Le dossier était au point mort depuis plus d’un an mais la seconde phase du vaste projet immobilier Henricot II, sur le site des anciennes usines Henricot à Court-Saint-Étienne, va pouvoir démarrer. Cette phase avait fait l’objet d’un second recours par le groupe d’opposition Oxygène, mais l’autorité de tutelle l’a rejeté. Les feux sont donc au vert pour poursuivre la procédure devant mener à la construction de 215 logements sur des anciennes friches industrielles situées à l’avenue des Métallurgistes, dans le prolongement de Court Village.

Pour rappel, le groupe Oxygène avait introduit un premier recours il y a un an suite à l’approbation, par le conseil communal, de l’acquisition de ces terrains par la commune de Court-Saint-Étienne. Celle-ci se proposait d’acheter les terrains pour un montant de 2,235 millions d’euros, avec un subside wallon de 1,3 million, pour les revendre ensuite au promoteur Equilis. La tutelle avait alors cassé la décision en mars 2020, estimant que les coûts de dépollution devaient être intégrés dans l’estimation des parcelles.

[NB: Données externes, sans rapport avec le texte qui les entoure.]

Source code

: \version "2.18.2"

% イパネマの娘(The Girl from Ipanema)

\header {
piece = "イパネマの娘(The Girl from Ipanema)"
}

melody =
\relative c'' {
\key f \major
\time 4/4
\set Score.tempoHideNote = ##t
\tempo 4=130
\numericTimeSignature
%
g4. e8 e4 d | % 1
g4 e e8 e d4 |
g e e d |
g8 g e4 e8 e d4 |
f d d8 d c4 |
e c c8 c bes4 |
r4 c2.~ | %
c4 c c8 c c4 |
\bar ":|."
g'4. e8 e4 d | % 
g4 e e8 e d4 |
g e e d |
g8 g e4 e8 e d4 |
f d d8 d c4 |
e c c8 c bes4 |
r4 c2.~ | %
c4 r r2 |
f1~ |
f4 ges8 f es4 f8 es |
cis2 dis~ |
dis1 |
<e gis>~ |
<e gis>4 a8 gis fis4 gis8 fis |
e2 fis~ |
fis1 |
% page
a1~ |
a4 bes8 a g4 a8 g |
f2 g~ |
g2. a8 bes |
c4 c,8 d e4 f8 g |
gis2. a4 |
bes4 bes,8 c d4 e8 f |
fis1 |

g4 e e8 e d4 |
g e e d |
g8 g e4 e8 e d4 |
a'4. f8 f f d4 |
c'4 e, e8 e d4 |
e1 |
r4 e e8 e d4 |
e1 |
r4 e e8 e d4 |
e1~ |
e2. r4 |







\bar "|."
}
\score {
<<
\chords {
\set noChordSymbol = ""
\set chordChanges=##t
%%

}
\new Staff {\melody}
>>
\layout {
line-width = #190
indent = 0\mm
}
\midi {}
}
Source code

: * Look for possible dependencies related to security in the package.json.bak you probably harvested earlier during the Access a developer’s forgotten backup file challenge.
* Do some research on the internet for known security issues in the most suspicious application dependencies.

Ce qui fut fait par le promoteur et sa deuxième offre a ainsi été validée par le conseil communal fin août. Le deuxième recours d’Oxygène qui pointait encore la surévaluation du prix d’achat, a été rejeté par l’autorité de tutelle cette semaine. Celle-ci avance que "les compromis de vente sont signés et lient les parties" et conclut qu’il n’y a pas lieu de casser la délibération.

Le groupe d’opposition déplore que le ministre Collignon "ne se prononce sur quasiment aucune des multiples objections précises du groupe Oxygène, mais puisque c’est déjà signé, il accepte que le projet continue".

La Liste du Mayeur, elle, se réjouit de cette décision. "La réhabilitation du site Henricot II est une réussite et la majorité est déterminée à garantir aux Stéphanois la poursuite du développement du site dans l’esprit de ville à la campagne."